ASSIGNMENT ▸ Examine the records below. Report how many of their lines contain the word "right", with no other content.

-------- RECORDS FOR PROCESSING

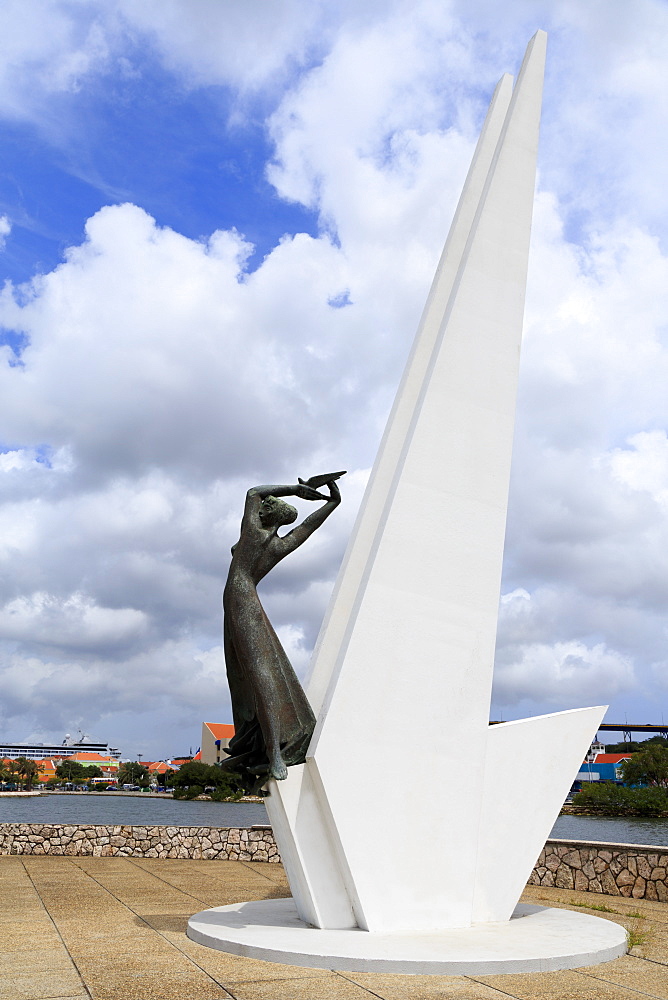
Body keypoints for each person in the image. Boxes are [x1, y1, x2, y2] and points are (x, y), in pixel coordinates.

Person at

----------------
-------- RECORDS FOR PROCESSING

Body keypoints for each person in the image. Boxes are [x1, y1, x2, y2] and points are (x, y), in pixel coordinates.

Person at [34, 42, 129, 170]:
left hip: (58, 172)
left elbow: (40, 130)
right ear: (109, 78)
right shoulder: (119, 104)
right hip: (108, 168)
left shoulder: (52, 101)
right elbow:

----------------
-------- RECORDS FOR PROCESSING

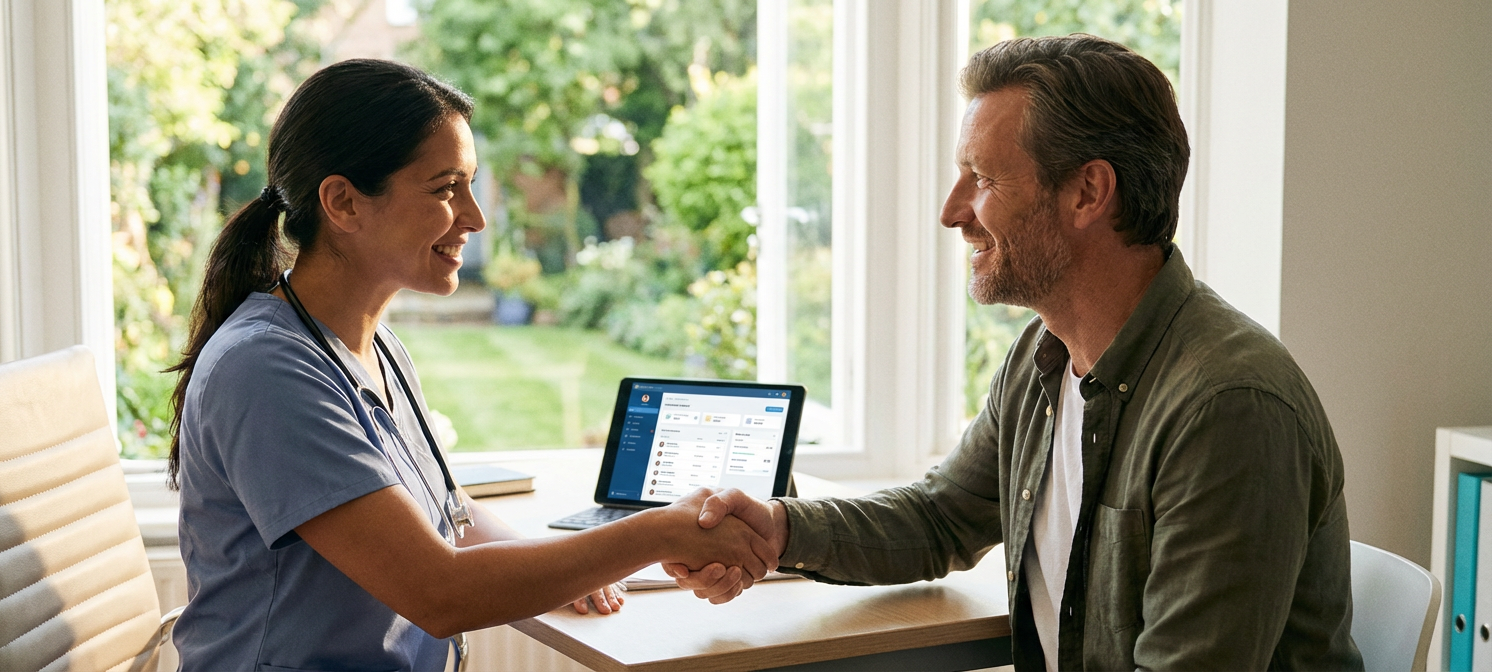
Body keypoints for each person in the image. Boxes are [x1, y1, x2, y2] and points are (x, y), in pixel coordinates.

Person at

----------------

RESULT ▸ 4